2008年03月12日 07時49分07秒 | 朝日新聞愛読者企画バスツアー「日本の古寺めぐりシリーズ」でのお話
浄瑠璃寺本堂は九体阿弥陀堂とも言う。藤原時代の建立。現在は瓦葺き、もとは檜皮葺だった、国宝。九体阿弥陀仏をまつるため細長いお堂で、堂内は極楽浄土図など一切無く、簡素そのもの。

過去に三十ほどの九体堂があったと言われるが、現存する唯一のもの。寄せ棟造り、正面十一間、側面四間。一体一体の如来が堂前に板扉を持ち、柱間一間に一体が配置されている。

板扉を開けると池にお姿を写す構造になっている。太陽の沈む西方浄土へ迎えてくれる阿弥陀仏を西に向って拝めるよう東向きにし、前に浄土の池をおき、その対岸から文字通り彼岸に来迎仏を拝ませる形にしたものである。

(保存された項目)
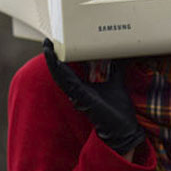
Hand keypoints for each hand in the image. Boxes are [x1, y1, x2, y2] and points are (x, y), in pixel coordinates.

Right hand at [43, 39, 142, 154]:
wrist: (124, 129)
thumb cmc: (118, 109)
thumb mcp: (117, 82)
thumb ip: (115, 69)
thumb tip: (118, 54)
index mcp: (82, 87)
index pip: (67, 70)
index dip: (60, 58)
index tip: (55, 44)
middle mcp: (76, 91)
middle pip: (59, 71)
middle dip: (52, 56)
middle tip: (46, 41)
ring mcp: (77, 95)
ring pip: (60, 75)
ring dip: (52, 61)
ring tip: (46, 47)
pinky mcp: (81, 98)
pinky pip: (67, 83)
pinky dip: (60, 71)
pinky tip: (56, 62)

### 課題
浄瑠璃寺本堂についての本文から、「2008年03月12日 07」と「一間に一体が配置されている。」の間を、その両方も含めて一字も変えずに書き写してください。

### 解答
2008年03月12日 07時49分07秒 | 朝日新聞愛読者企画バスツアー「日本の古寺めぐりシリーズ」でのお話
浄瑠璃寺本堂は九体阿弥陀堂とも言う。藤原時代の建立。現在は瓦葺き、もとは檜皮葺だった、国宝。九体阿弥陀仏をまつるため細長いお堂で、堂内は極楽浄土図など一切無く、簡素そのもの。

過去に三十ほどの九体堂があったと言われるが、現存する唯一のもの。寄せ棟造り、正面十一間、側面四間。一体一体の如来が堂前に板扉を持ち、柱間一間に一体が配置されている。